** PROBLEM STATEMENT **
For each entry, repeat the text exactly and omit any picture it holds.

** Stored data **
"""

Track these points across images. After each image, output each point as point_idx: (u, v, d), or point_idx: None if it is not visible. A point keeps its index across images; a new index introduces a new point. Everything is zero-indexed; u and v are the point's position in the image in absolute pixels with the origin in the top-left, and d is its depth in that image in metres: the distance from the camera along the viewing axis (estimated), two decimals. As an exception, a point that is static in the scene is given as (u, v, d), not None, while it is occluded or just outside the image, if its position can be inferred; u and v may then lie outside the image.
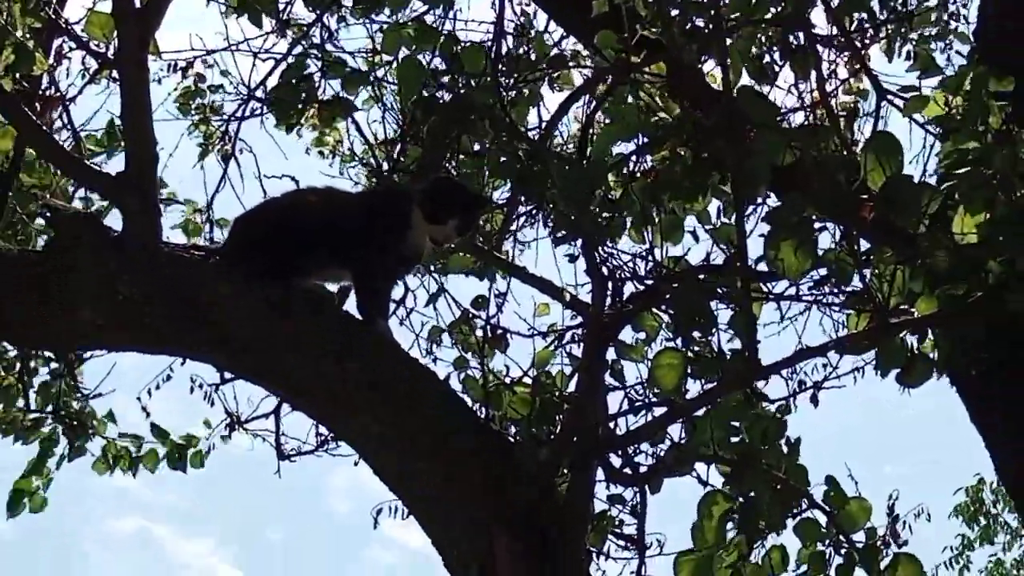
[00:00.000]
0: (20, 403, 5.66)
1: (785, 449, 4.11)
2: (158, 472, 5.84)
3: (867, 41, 5.21)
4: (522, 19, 5.19)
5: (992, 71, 3.82)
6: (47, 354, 5.68)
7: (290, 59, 5.22)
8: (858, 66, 4.97)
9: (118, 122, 4.51)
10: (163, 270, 3.83)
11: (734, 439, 4.09)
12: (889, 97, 4.68)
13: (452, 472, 3.78)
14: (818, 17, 4.75)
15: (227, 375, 4.78)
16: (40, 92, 4.96)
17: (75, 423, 5.70)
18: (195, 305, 3.81)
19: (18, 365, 5.64)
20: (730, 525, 4.10)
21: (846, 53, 5.01)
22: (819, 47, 4.69)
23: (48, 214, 3.94)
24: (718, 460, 4.09)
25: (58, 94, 5.05)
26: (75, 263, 3.79)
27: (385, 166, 5.09)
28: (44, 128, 4.44)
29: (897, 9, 5.38)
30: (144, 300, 3.79)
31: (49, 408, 5.69)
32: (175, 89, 5.92)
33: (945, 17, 5.64)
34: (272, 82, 5.27)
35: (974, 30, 4.98)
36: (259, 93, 5.35)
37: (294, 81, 5.15)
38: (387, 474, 3.90)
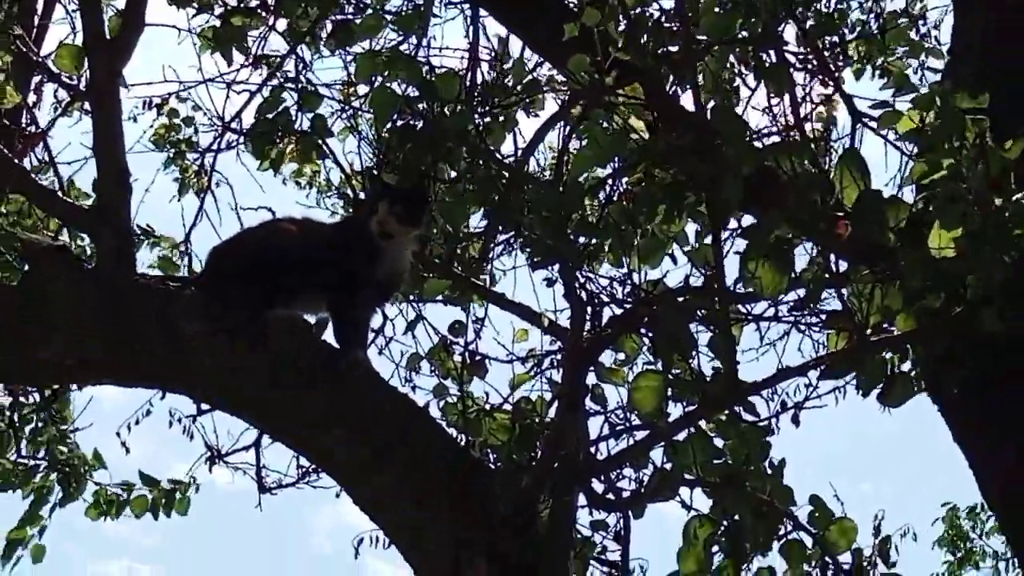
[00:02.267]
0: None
1: (769, 470, 4.08)
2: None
3: (840, 63, 5.21)
4: (497, 46, 5.19)
5: (965, 88, 3.80)
6: (36, 398, 5.65)
7: (265, 92, 5.19)
8: (832, 87, 4.96)
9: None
10: (138, 303, 3.81)
11: (717, 461, 4.07)
12: (864, 119, 4.68)
13: (431, 499, 3.76)
14: (791, 39, 4.76)
15: (204, 407, 4.74)
16: (22, 128, 4.95)
17: (68, 469, 5.66)
18: (172, 337, 3.80)
19: (7, 413, 5.60)
20: (715, 548, 4.07)
21: (820, 75, 5.00)
22: (792, 69, 4.69)
23: (20, 246, 3.91)
24: (701, 484, 4.06)
25: (39, 130, 5.04)
26: (51, 296, 3.76)
27: (362, 196, 5.06)
28: (16, 160, 4.41)
29: (868, 30, 5.39)
30: (120, 333, 3.77)
31: (41, 454, 5.65)
32: (150, 126, 5.90)
33: (916, 36, 5.63)
34: (247, 114, 5.25)
35: (948, 47, 4.97)
36: (234, 125, 5.32)
37: (269, 116, 5.11)
38: (366, 503, 3.88)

"""

** PROBLEM SOLUTION **
Track these points across images. After each image, output each point as point_idx: (u, v, d), or point_idx: None if it is not visible. A point keeps its index across images; a new index introduces a new point. Everything is zero-indexed; u and v are the point's position in the image in absolute pixels with the origin in the top-left, and d is its depth in that image in metres: the distance from the camera along the viewing axis (estimated), two decimals. As an exception, a point that is static in the scene is given as (u, v, d), not None, while it is occluded or just outside the image, if its position can be inferred; u and v may then lie outside the image.
[00:00.000]
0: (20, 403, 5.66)
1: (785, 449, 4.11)
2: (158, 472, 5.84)
3: (867, 41, 5.21)
4: (522, 19, 5.19)
5: (992, 71, 3.82)
6: (47, 354, 5.68)
7: (290, 59, 5.22)
8: (858, 66, 4.97)
9: (118, 122, 4.51)
10: (163, 270, 3.83)
11: (734, 439, 4.09)
12: (889, 97, 4.68)
13: (452, 472, 3.78)
14: (818, 17, 4.75)
15: (227, 375, 4.78)
16: (40, 92, 4.96)
17: (75, 423, 5.70)
18: (195, 305, 3.81)
19: (18, 365, 5.64)
20: (730, 525, 4.10)
21: (846, 53, 5.01)
22: (819, 47, 4.69)
23: (48, 214, 3.94)
24: (718, 460, 4.09)
25: (58, 94, 5.05)
26: (75, 263, 3.79)
27: (385, 166, 5.09)
28: (44, 128, 4.44)
29: (897, 9, 5.38)
30: (144, 300, 3.79)
31: (49, 408, 5.69)
32: (175, 89, 5.92)
33: (945, 17, 5.64)
34: (272, 82, 5.27)
35: (974, 30, 4.98)
36: (259, 93, 5.35)
37: (294, 81, 5.15)
38: (387, 474, 3.90)
[00:02.267]
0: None
1: (769, 470, 4.08)
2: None
3: (840, 63, 5.21)
4: (497, 46, 5.19)
5: (965, 88, 3.80)
6: (36, 398, 5.65)
7: (265, 92, 5.19)
8: (832, 87, 4.96)
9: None
10: (138, 303, 3.81)
11: (717, 461, 4.07)
12: (864, 119, 4.68)
13: (431, 499, 3.76)
14: (791, 39, 4.76)
15: (204, 407, 4.74)
16: (22, 128, 4.95)
17: (68, 469, 5.66)
18: (172, 337, 3.80)
19: (7, 413, 5.60)
20: (715, 548, 4.07)
21: (820, 75, 5.00)
22: (792, 69, 4.69)
23: (20, 246, 3.91)
24: (701, 484, 4.06)
25: (39, 130, 5.04)
26: (51, 296, 3.76)
27: (362, 196, 5.06)
28: (16, 160, 4.41)
29: (868, 30, 5.39)
30: (120, 333, 3.77)
31: (41, 454, 5.65)
32: (150, 126, 5.90)
33: (916, 36, 5.63)
34: (247, 114, 5.25)
35: (948, 47, 4.97)
36: (234, 125, 5.32)
37: (269, 116, 5.11)
38: (366, 503, 3.88)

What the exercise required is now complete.